■ **How to complete this task**:
Your task is to repeat exactly the lines below between the line holding "74: 448 -> 380" and the line holding "Trofeje, 1: 7000 -> none", inclusive, and only those.

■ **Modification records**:
*****

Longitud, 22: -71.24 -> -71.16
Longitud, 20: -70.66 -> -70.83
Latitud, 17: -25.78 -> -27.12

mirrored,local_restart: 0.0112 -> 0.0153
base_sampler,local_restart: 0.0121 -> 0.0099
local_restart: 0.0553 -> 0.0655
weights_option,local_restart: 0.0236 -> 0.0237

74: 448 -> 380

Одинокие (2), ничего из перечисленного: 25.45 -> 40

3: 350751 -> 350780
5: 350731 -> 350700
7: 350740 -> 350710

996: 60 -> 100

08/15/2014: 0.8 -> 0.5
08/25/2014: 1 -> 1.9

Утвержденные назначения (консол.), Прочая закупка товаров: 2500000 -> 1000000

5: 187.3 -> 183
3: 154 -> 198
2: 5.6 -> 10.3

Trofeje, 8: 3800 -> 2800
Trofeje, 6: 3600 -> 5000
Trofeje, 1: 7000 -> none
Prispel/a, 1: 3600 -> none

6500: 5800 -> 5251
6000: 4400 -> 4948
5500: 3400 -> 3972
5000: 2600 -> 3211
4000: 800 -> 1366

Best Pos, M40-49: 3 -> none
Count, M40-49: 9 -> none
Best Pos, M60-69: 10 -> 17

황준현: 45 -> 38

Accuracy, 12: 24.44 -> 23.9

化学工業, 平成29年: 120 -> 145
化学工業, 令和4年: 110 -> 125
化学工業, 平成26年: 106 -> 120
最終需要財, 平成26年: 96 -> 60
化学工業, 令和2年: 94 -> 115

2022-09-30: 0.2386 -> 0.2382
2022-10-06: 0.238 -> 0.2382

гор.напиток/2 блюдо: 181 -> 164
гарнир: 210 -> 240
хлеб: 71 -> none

*****

■ **Solution to the problem**:
74: 448 -> 380

Одинокие (2), ничего из перечисленного: 25.45 -> 40

3: 350751 -> 350780
5: 350731 -> 350700
7: 350740 -> 350710

996: 60 -> 100

08/15/2014: 0.8 -> 0.5
08/25/2014: 1 -> 1.9

Утвержденные назначения (консол.), Прочая закупка товаров: 2500000 -> 1000000

5: 187.3 -> 183
3: 154 -> 198
2: 5.6 -> 10.3

Trofeje, 8: 3800 -> 2800
Trofeje, 6: 3600 -> 5000
Trofeje, 1: 7000 -> none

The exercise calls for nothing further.